- Merck & Co. has discontinued the development of two investigational combination regimens that were in testing for the treatment of chronic hepatitis C, citing its review of Phase 2 efficacy data and the current status of the marketplace.
- The two regimens being dropped are MK-3682B and MK-3682C, both of which contained the experimental uprifosbuvir. Merck said it will maintain its already-marketed hepatitis C offering Zepatier, a fixed dose combination of elbasvir and grazoprevir.
- This move doesn't come as entirely unexpected. In February, Merck wrote down the value of hepatitis C drug uprifosbuvir by $2.9 billion, recognizing the drugs' reduced commercial potential given the competitive nature of the market.
Faced with the success of Gilead's near curative products Harvoni (ledipasvir and sofosbuvir), Sovaldi (sofosbuvir) and Epclusa (sofosbuvir and velpatasvir) — which brought in sales of $2.9 billion in the second quarter of 2017 —and the resulting decline in demand in the market, Merck & Co. has decided to step back from an active R&D role in this disease area.
"Remarkable progress has been made in the fight against hepatitis C infection, and Merck is enormously proud of the role we have had in that fight over the past 30 years," said Eliav Barr, SVP of global clinical development in infectious diseases and vaccines at Merck Research Laboratories. "We will continue to study Zepatier to understand even more about its role in treating chronic hepatitis C infection and will continue to work with others to help bring Zepatier to appropriate patients with chronic hepatitis C genotype 1 or 4 infection, the genotypes which make up the majority of patients with chronic hepatitis C infection."
Once a hot therapeutic area, hepatitis C is no longer considered an urgent unmet medical need. There are still millions who have the chronic disease, but currently available treatments can cure the condition in as little as eight weeks. This ability to effectively cure hepatitis C patients has meant that there are fewer and fewer patients who need treatment, thus shrinking the commercial opportunity. Many of the drugmakers that once worked in this field are now shifting focus to hepatitis B, a similar liver disease still lacking good treatment options.

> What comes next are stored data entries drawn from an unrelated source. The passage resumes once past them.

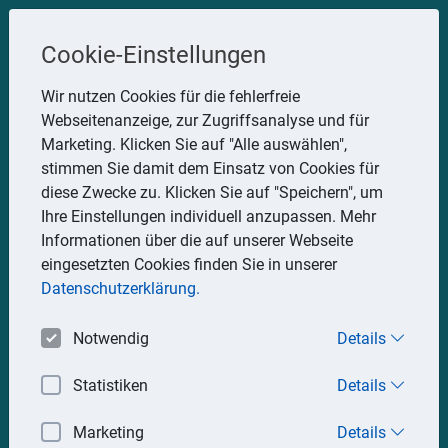
Steuerberater
Cookie-Einstellungen
Uwe Glauner
Wir nutzen Cookies für die fehlerfreie
Webseitenanzeige, zur Zugriffsanalyse und für
Erlachstraße 28, 75217 Birkenfeld
Marketing. Klicken Sie auf "Alle auswählen",
Telefon: 07082 7935533
stimmen Sie damit dem Einsatz von Cookies für
Mobil: 0151 15330111
diese Zwecke zu. Klicken Sie auf "Speichern", um
E-Mail:
stbglauner@t-online.de
Ihre Einstellungen individuell anzupassen. Mehr
Informationen über die auf unserer Webseite
eingesetzten Cookies finden Sie in unserer
Impressum
Datenschutz
Datenschutzerklärung.
Notwendig
Details
Statistiken
Details
Marketing
Details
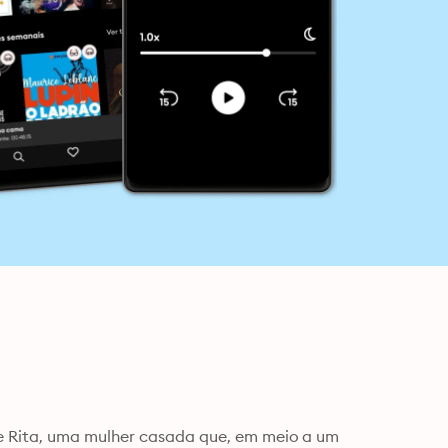
 Rita, uma mulher casada que, em meio a um 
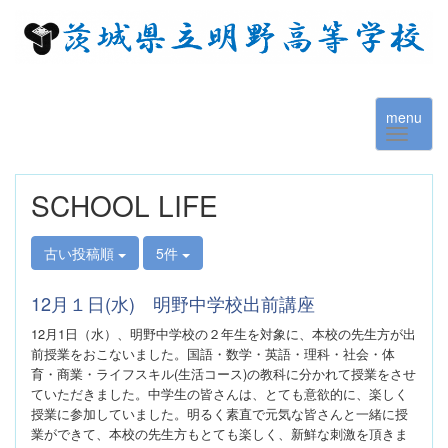
menu
SCHOOL LIFE
古い投稿順
5件
12月１日(水) 明野中学校出前講座
12月1日（水）、明野中学校の２年生を対象に、本校の先生方が出
前授業をおこないました。
国語・数学・英語・理科・社会・体
育・商業・ライフスキル(生活コース)の教科に分かれて授業をさせ
ていただきました。
中学生の皆さんは、とても意欲的に、楽しく
授業に参加していました。明るく素直で元気な皆さんと一緒に授
業ができて、
本校の先生方もとても楽しく、新鮮な刺激を頂きま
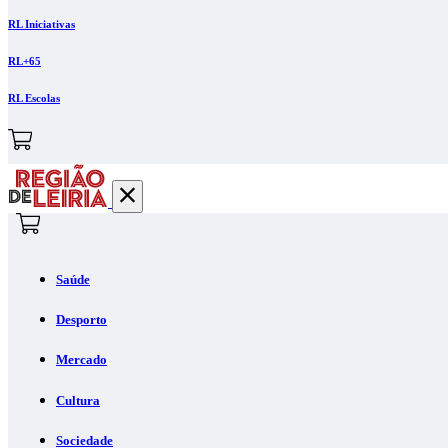
RL Iniciativas
RL+65
RL Escolas
Saúde
Desporto
Mercado
Cultura
Sociedade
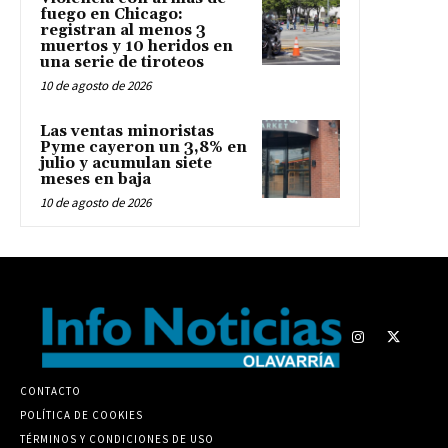
fuego en Chicago:
registran al menos 3
muertos y 10 heridos en
una serie de tiroteos
10 de agosto de 2026
Las ventas minoristas
Pyme cayeron un 3,8% en
julio y acumulan siete
meses en baja
10 de agosto de 2026
CONTACTO
POLÍTICA DE COOKIES
TÉRMINOS Y CONDICIONES DE USO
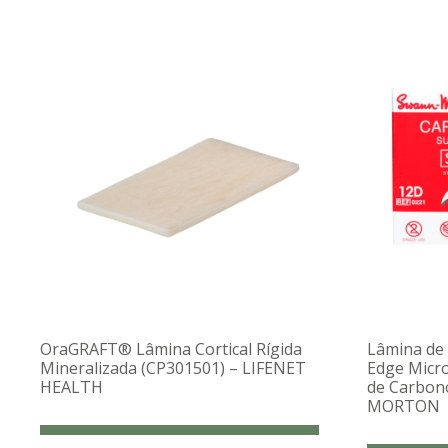
OraGRAFT® Lâmina Cortical Rígida
Lâmina de 
Mineralizada (CP301501) – LIFENET
Edge Micr
HEALTH
de Carbon
MORTON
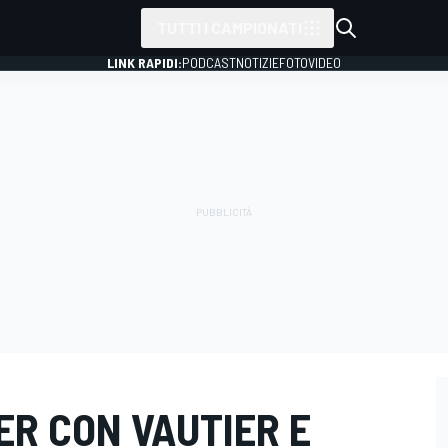
TUTTI I CAMPIONATI
LINK RAPIDI:
PODCAST
NOTIZIE
FOTO
VIDEO
LER CON VAUTIER E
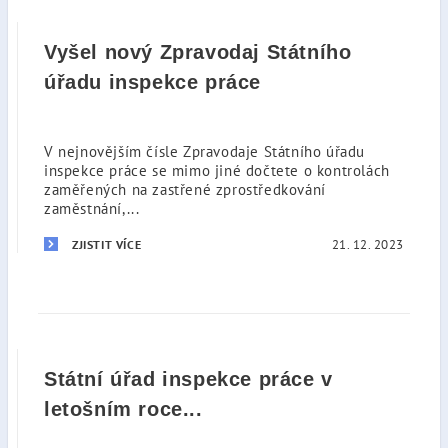
Vyšel nový Zpravodaj Státního
úřadu inspekce práce
V nejnovějším čísle Zpravodaje Státního úřadu
inspekce práce se mimo jiné dočtete o kontrolách
zaměřených na zastřené zprostředkování
zaměstnání,...
21. 12. 2023
ZJISTIT VÍCE
Státní úřad inspekce práce v
letošním roce...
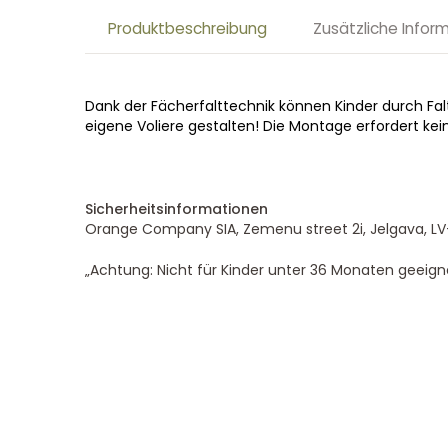
Produktbeschreibung
Zusätzliche Infor
Dank der Fächerfalttechnik können Kinder durch Fal
eigene Voliere gestalten! Die Montage erfordert kei
Sicherheitsinformationen
Orange Company SIA, Zemenu street 2i, Jelgava, LV
„Achtung: Nicht für Kinder unter 36 Monaten geeigne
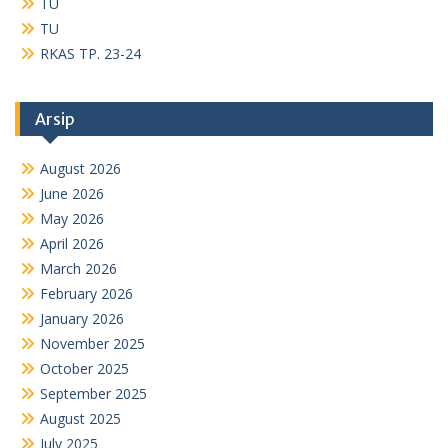
TU
TU
RKAS TP. 23-24
Arsip
August 2026
June 2026
May 2026
April 2026
March 2026
February 2026
January 2026
November 2025
October 2025
September 2025
August 2025
July 2025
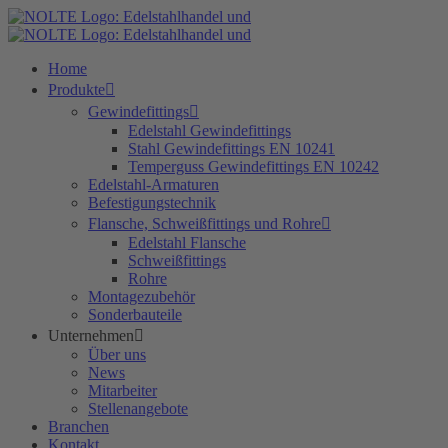
Zum
Inhalt
springen
Home
Produkte
Gewindefittings
Edelstahl Gewindefittings
Stahl Gewindefittings EN 10241
Temperguss Gewindefittings EN 10242
Edelstahl-Armaturen
Befestigungstechnik
Flansche, Schweißfittings und Rohre
Edelstahl Flansche
Schweißfittings
Rohre
Montagezubehör
Sonderbauteile
Unternehmen
Über uns
News
Mitarbeiter
Stellenangebote
Branchen
Kontakt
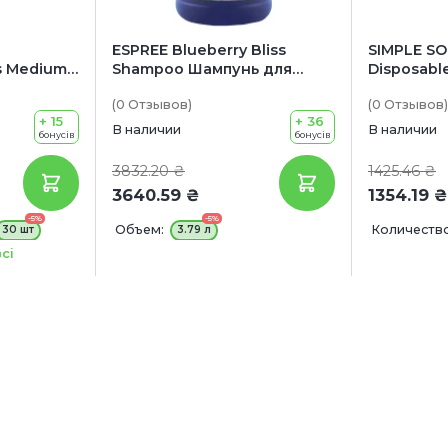
ESPREE Blueberry Bliss
SIMPLE S
s Medium
Shampoo Шампунь для
Disposable
одгузники
собак (с ароматом
Гигиенич
(0
Отзывов
)
(0
Отзывов
)
черники)
для собак
+ 15
+ 36
В наличии
В наличии
бонусів
бонусів
3832.20 ₴
1425.46 ₴
3640.59 ₴
1354.19 ₴
-5%
-5%
Объем:
Количество
30 шт
3.79 л
сі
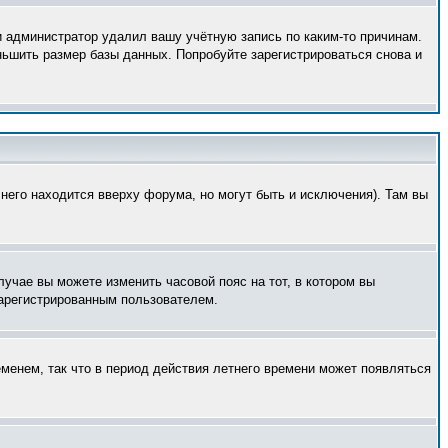
и администратор удалил вашу учётную запись по каким-то причинам.
ньшить размер базы данных. Попробуйте зарегистрироваться снова и
него находится вверху форума, но могут быть и исключения). Там вы
лучае вы можете изменить часовой пояс на тот, в котором вы
 зарегистрированным пользователем.
еменем, так что в период действия летнего времени может появляться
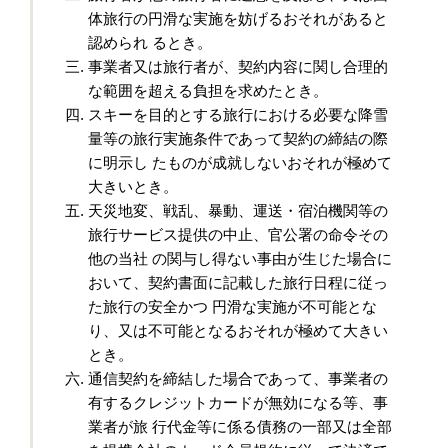
体旅行の円滑な実施を妨げるおそれがあると
認められ るとき。
事業者又は旅行者が、契約内容に関し合理的
な範囲を超える負担を求めたとき。
スキーを目的とする旅行における必要な降雪
量等の旅行実施条件であって契約の締結の際
に明示し たものが成就しないおそれが極めて
大きいとき。
天災地変、戦乱、暴動、運送・宿泊機関等の
旅行サービス提供の中止、官公署の命令その
他の当社 の関与し得ない事由が生じた場合に
おいて、契約書面に記載した旅行日程に従っ
た旅行の安全かつ 円滑な実施が不可能とな
り、又は不可能となるおそれが極めて大きい
とき。
通信契約を締結した場合であって、事業者の
有するクレジットカードが無効になる等、事
業者が旅 行代金等に係る債務の一部又は全部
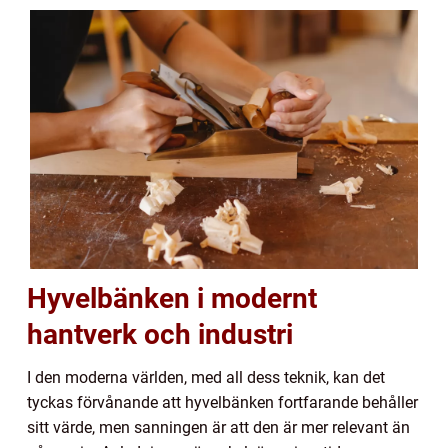
Hyvelbänken i modernt
hantverk och industri
I den moderna världen, med all dess teknik, kan det
tyckas förvånande att hyvelbänken fortfarande behåller
sitt värde, men sanningen är att den är mer relevant än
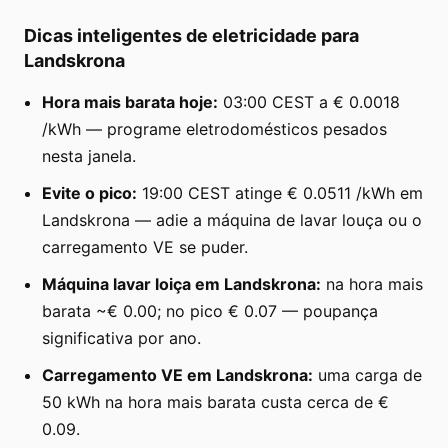
Dicas inteligentes de eletricidade para
Landskrona
Hora mais barata hoje:
03:00 CEST a € 0.0018
/kWh — programe eletrodomésticos pesados
nesta janela.
Evite o pico:
19:00 CEST atinge € 0.0511 /kWh em
Landskrona — adie a máquina de lavar louça ou o
carregamento VE se puder.
Máquina lavar loiça em Landskrona:
na hora mais
barata ~€ 0.00; no pico € 0.07 — poupança
significativa por ano.
Carregamento VE em Landskrona:
uma carga de
50 kWh na hora mais barata custa cerca de €
0.09.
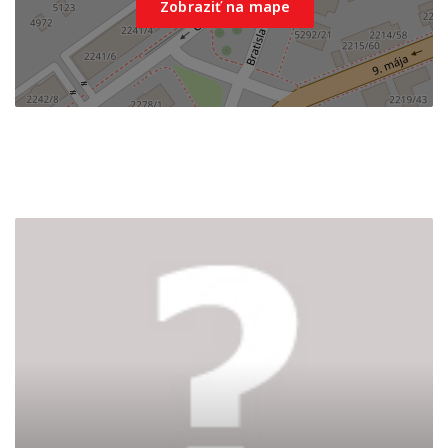
Zobraziť na mape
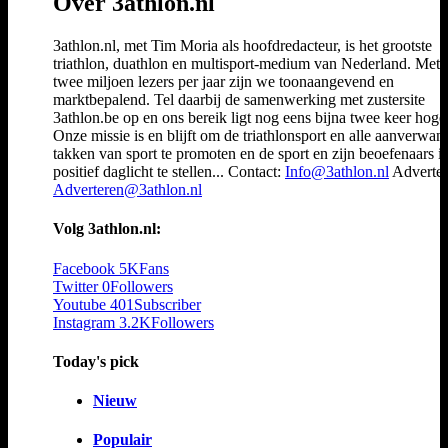
Over 3athlon.nl
3athlon.nl, met Tim Moria als hoofdredacteur, is het grootste
triathlon, duathlon en multisport-medium van Nederland. Met 
twee miljoen lezers per jaar zijn we toonaangevend en
marktbepalend. Tel daarbij de samenwerking met zustersite
3athlon.be op en ons bereik ligt nog eens bijna twee keer hoger
Onze missie is en blijft om de triathlonsport en alle aanverwan
takken van sport te promoten en de sport en zijn beoefenaars i
positief daglicht te stellen... Contact:
Info@3athlon.nl
Adverter
Adverteren@3athlon.nl
Volg 3athlon.nl:
Facebook
5K
Fans
Twitter
0
Followers
Youtube
401
Subscriber
Instagram
3.2K
Followers
Today's pick
Nieuw
Populair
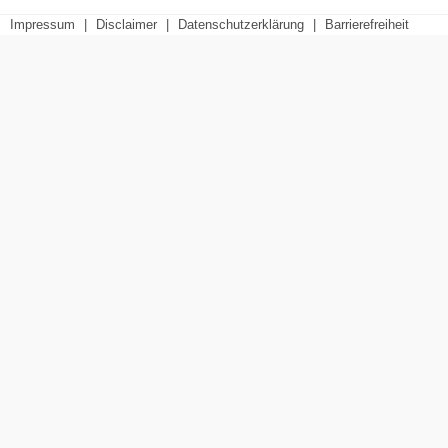
Impressum
|
Disclaimer
|
Datenschutzerklärung
|
Barrierefreiheit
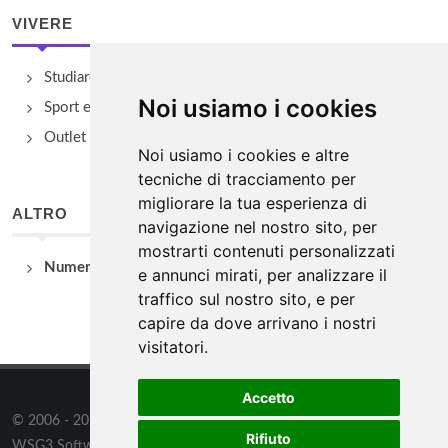
VIVERE
Studiare
Noi usiamo i cookies
Sport e Benessere
Outlet e spacci aziendali
Noi usiamo i cookies e altre
tecniche di tracciamento per
migliorare la tua esperienza di
ALTRO
navigazione nel nostro sito, per
mostrarti contenuti personalizzati
Numeri Utili
e annunci mirati, per analizzare il
traffico sul nostro sito, e per
capire da dove arrivano i nostri
visitatori.
Accetto
© 2006 - 2026
WSG3 STUDIO
tutti i diritti riservati. Powered by
Rifiuto
WSG3 Software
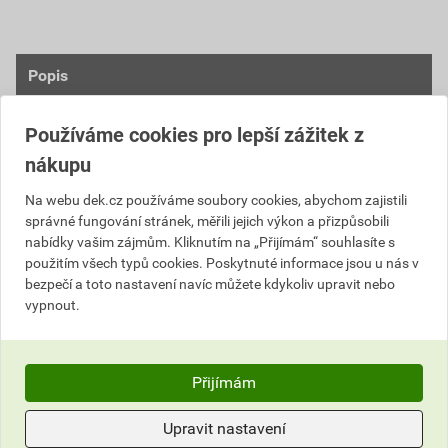
Popis
Materiál a technické vlastnosti
Používáme cookies pro lepší zážitek z
nákupu
ocel DX53 + Zinek-Magnezium 120 g/m²
tloušťka materiálu 0,6 mm
Na webu dek.cz používáme soubory cookies, abychom zajistili
oboustranný lak min. 35 µm
správné fungování stránek, měřili jejich výkon a přizpůsobili
ochrana proti korozi
nabídky vašim zájmům. Kliknutím na „Přijímám“ souhlasíte s
UV odolnost
použitím všech typů cookies. Poskytnuté informace jsou u nás v
odolnost proti poškrábaní
bezpečí a toto nastavení navíc můžete kdykoliv upravit nebo
vypnout.
Vzhled a barvy
strukturovaný matný povrch
Přijímám
moderní a prémiový vzhled
barevná škála: RAL 7016, RAL 9005, RAL 8017,
Upravit nastavení
RAL 8004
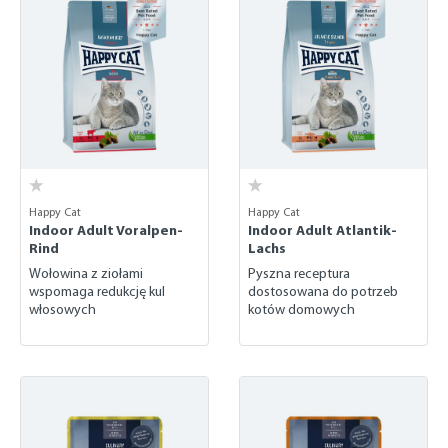
Happy Cat
Happy Cat
Indoor Adult Voralpen-
Indoor Adult Atlantik-
Rind
Lachs
Wołowina z ziołami
Pyszna receptura
wspomaga redukcję kul
dostosowana do potrzeb
włosowych
kotów domowych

Last month, Janssen Pharmaceuticals Inc., the drug development arm of Johnson & Johnson, announced that it was terminating the development of JNJ-4178, a regimen that combines three different hepatitis C medications. Janssen is shifting its focus to chronic hepatitis B.
Streamlining portfolios has been an ongoing trend throughout big pharma over the last couple of years. AstraZeneca has been selling off all non-core assets it can in an effort to raise cash, while new GlaxoSmithKline CEO Emma Walmsley recently announced the British pharma will cut more than 30 pipeline programs.
As drug development becomes more costly, and more of the easier to address needs — the "low hanging fruit" — are met, companies are culling their pipelines in an effort to devote resources to the programs most likely to be commercially successful.